Uma facada nas costas




Publicado em: O Gaiense, 25 de Fevereiro de 2012

A conversa “privada” de Vítor Gaspar com Wolfgang Schäuble, ministro das Finanças alemão, na sala do Conselho, já foi considerada uma boa notícia para Portugal (porque flexibiliza as condições impostas pela troika), uma má notícia (porque reconhece que não vamos conseguir respeitar o programa) ou um desmentido das palavras de Passos Coelho (por causa do “much appreciate” de Vítor Gaspar). Mas há um outro aspecto que vale a pena analisar.

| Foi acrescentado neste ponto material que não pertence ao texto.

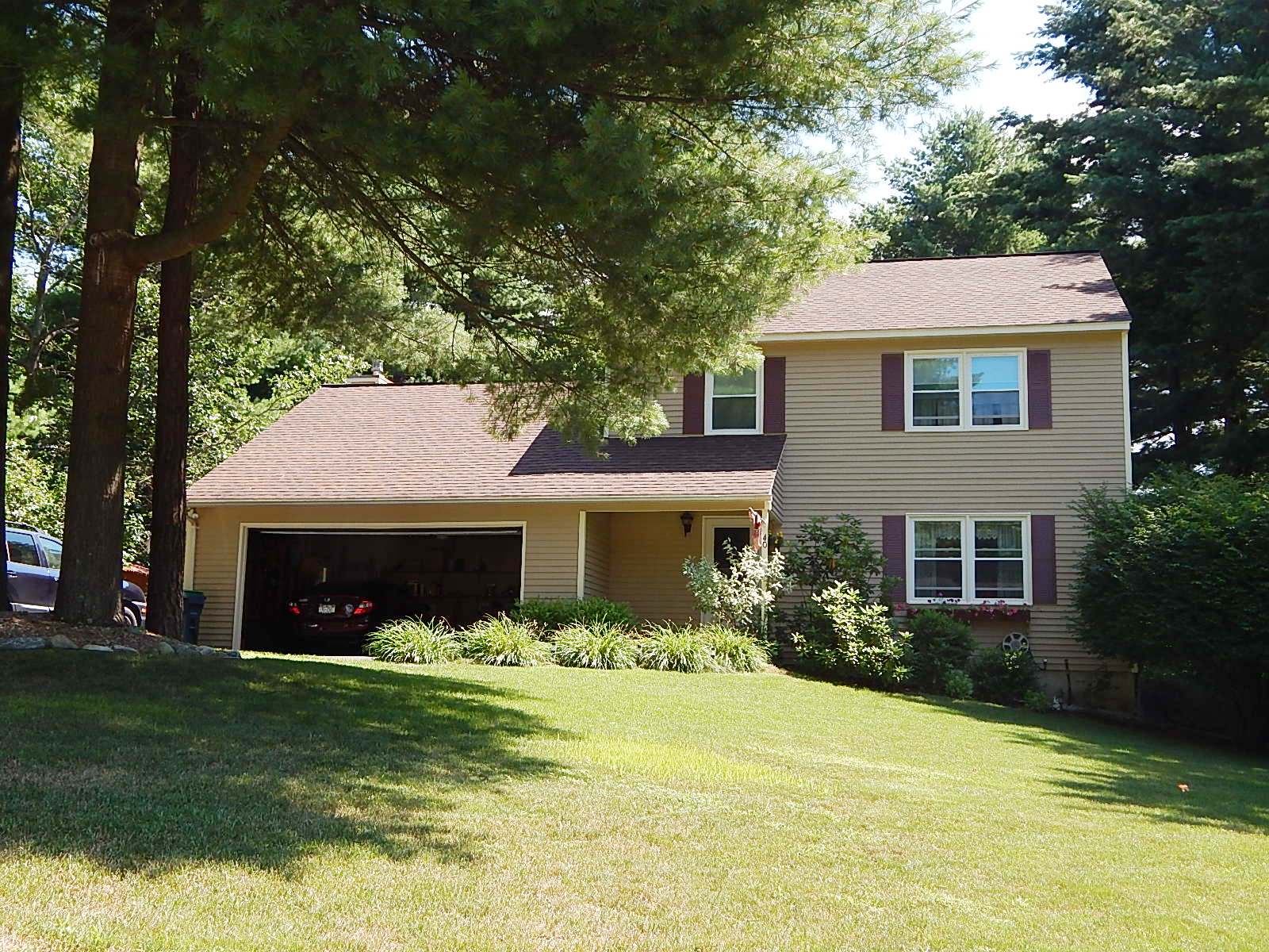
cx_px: 634
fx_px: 1393
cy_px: 476
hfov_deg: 49.0
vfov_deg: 37.7
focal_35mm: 38
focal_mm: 6.8
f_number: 3.4
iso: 125
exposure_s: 1/400
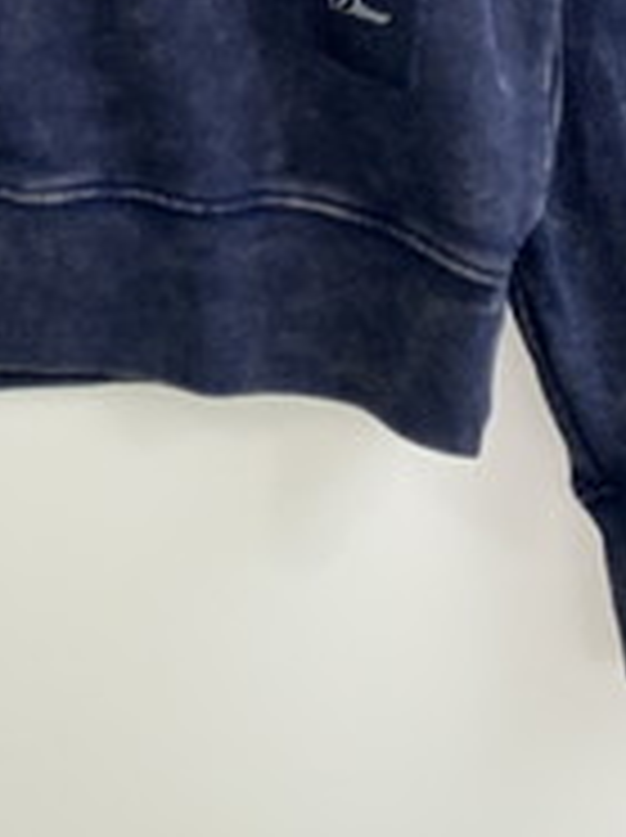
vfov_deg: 15.1
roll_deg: -1.6
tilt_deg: -19.9
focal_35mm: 112
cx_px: -203
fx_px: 2707
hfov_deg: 12.7
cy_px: -706
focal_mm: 4.25
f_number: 1.8
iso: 64
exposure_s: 1/50
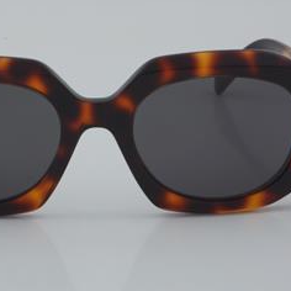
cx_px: 96
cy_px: 131
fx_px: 1129
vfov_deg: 14.7
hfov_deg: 14.7
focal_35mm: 119
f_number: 32
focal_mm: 55
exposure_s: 1/4
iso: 100
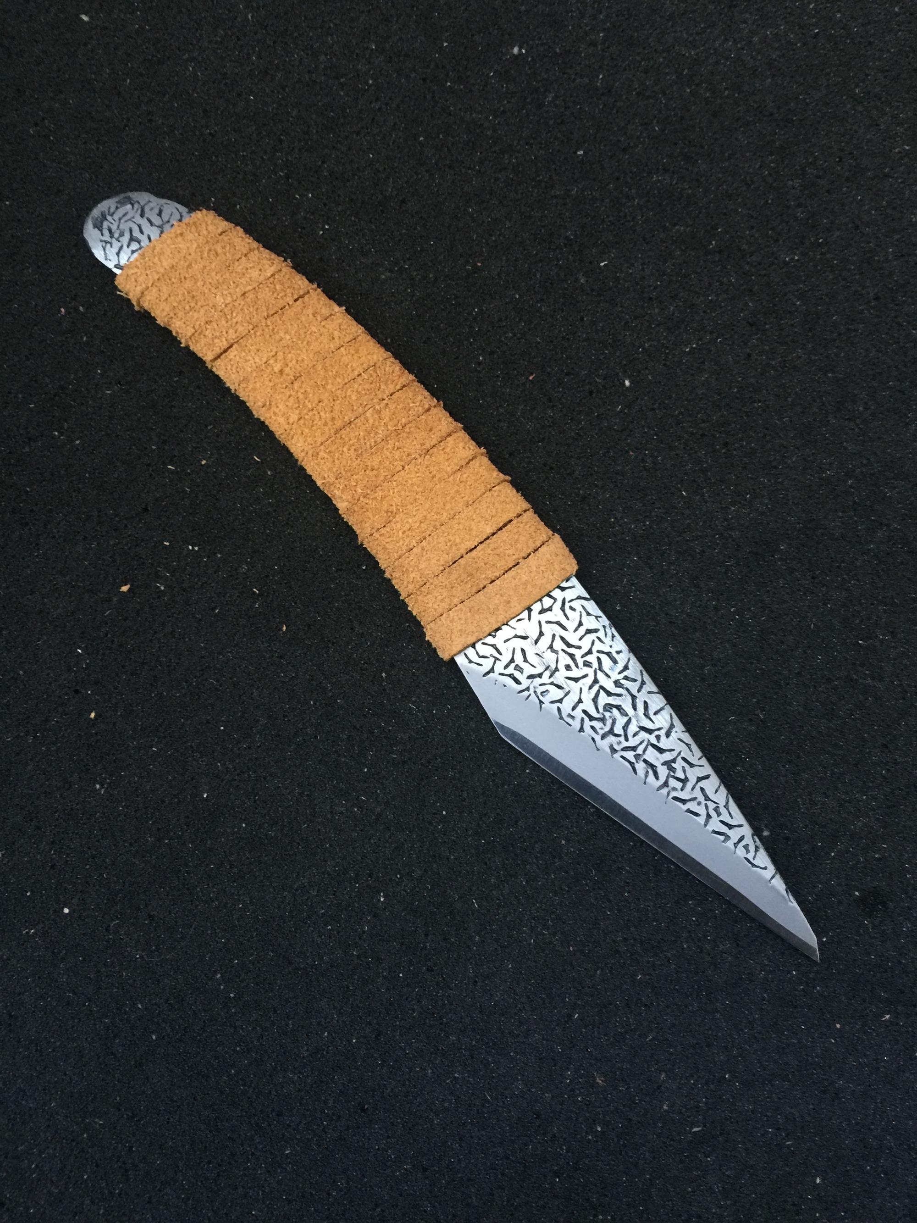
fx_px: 1024
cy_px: 612
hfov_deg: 48.2
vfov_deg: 61.7
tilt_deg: -80.0
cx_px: 458
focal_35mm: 29
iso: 100
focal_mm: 4.15
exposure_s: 1/17
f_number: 2.2
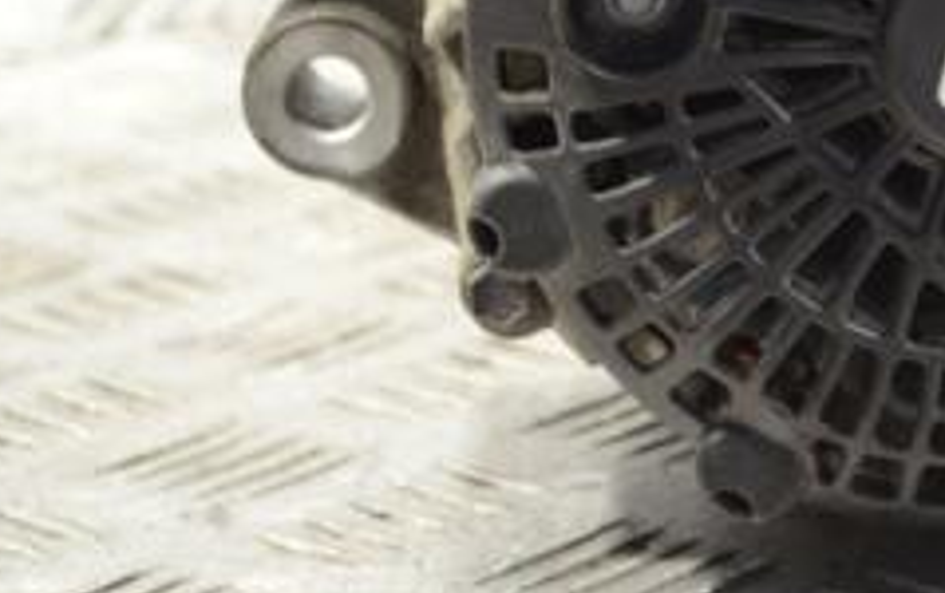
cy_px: -51
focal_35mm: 161
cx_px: 1060
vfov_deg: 8.1
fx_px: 4151
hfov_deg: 12.7
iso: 500
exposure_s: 1/30
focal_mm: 42
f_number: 5.3
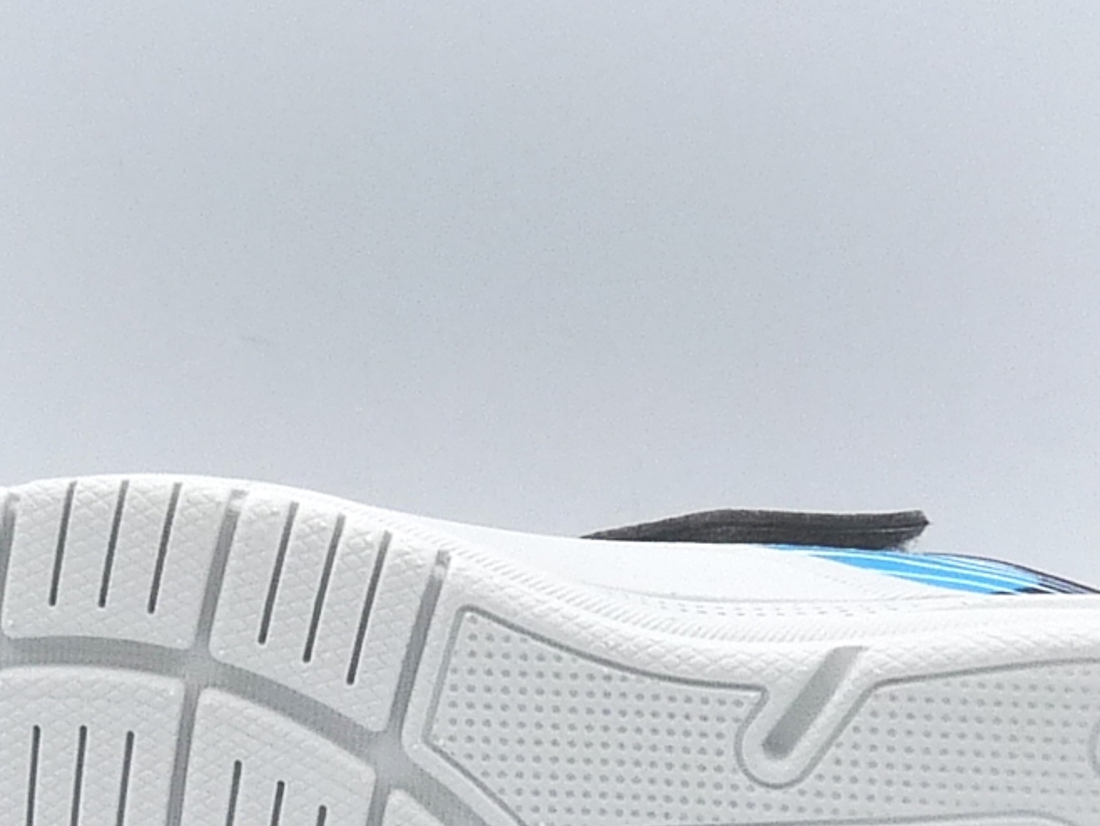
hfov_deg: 15.9
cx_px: 486
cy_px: 804
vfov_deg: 11.8
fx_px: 3942
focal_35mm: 124
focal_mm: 5.1
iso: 100
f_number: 4.5
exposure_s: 1/250
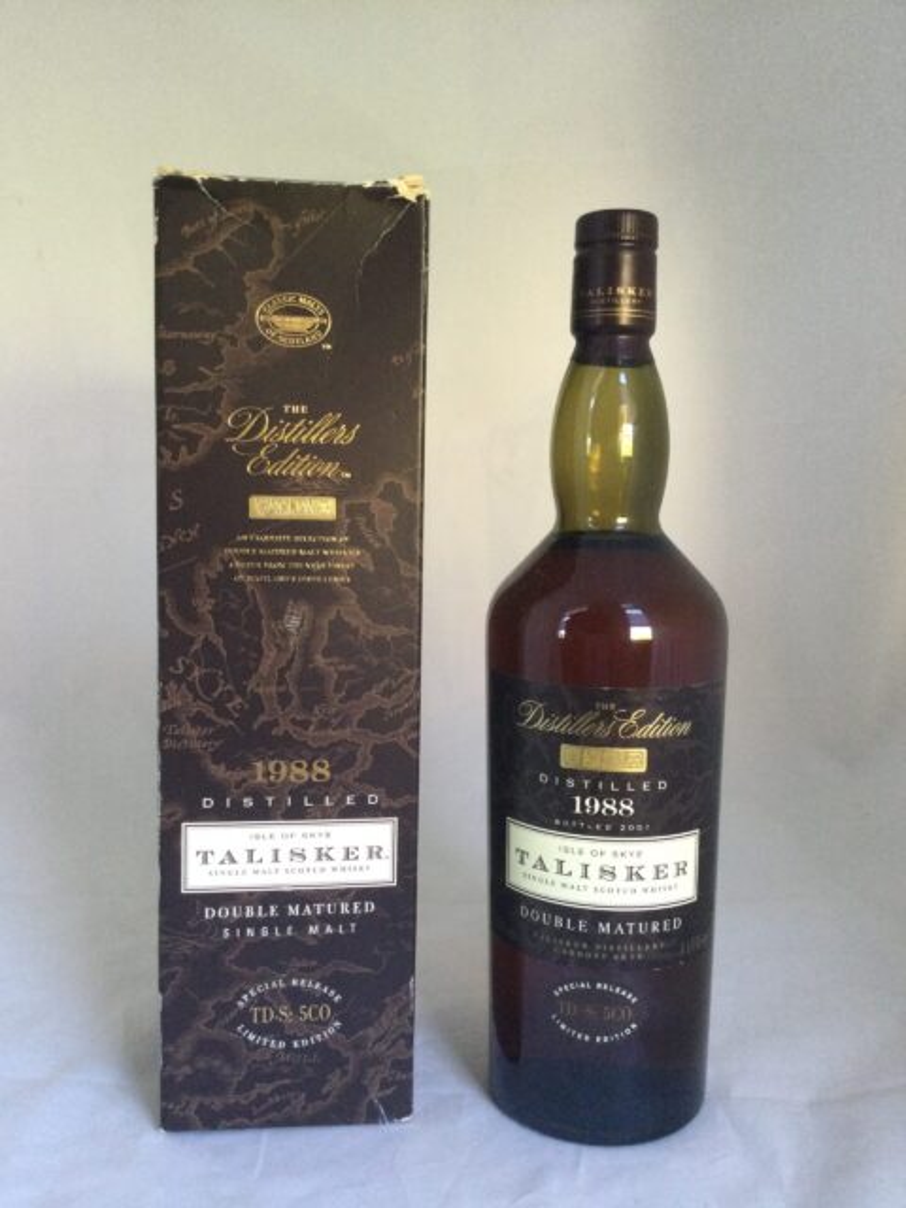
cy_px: 604
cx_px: 453
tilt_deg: -6.4
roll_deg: +0.3
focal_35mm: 31
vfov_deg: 58.4
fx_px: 1082
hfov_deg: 45.4
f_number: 2.4
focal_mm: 3.3
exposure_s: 1/33
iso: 160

Foi com a troika que o governo assinou o programa, é com a troika que o discute, é da troika que deveria esperar respostas, se algum dia o renegociasse. Ora, nem o ministro Schäuble nem o seu governo fazem parte da troika. Eu não nutro qualquer simpatia ou respeito pela troika, nem pela forma como a UE está a ser conduzida nesta crise, mas reconheço que esta tomada de posição antecipada do ministro alemão, num tema em que não tem qualquer competência institucional, é uma desautorização completa da troika e uma violação escandalosa das regras de funcionamento da UE.

A grande virtude da difusão pública da conversa é mostrar, a quem ainda não tinha entendido, que hoje as normas e os Tratados europeus são letras mortas e que nas decisões fundamentais impera a lei do mais forte e o poder do dinheiro. Gaspar sabe que Schäuble não é da troika, mas sabe também que aquela confidência vale mais do que um mês de negociações com os funcionários que se deslocam a Lisboa em representação oficial das três instituições.

Pior do que uma UE com maus Tratados e más leis, só mesmo uma UE sem lei, ou sujeita à lei da selva. Aquela conversa “privada” foi mais uma facada nas costas do já tão debilitado “método comunitário” de trabalho e decisão.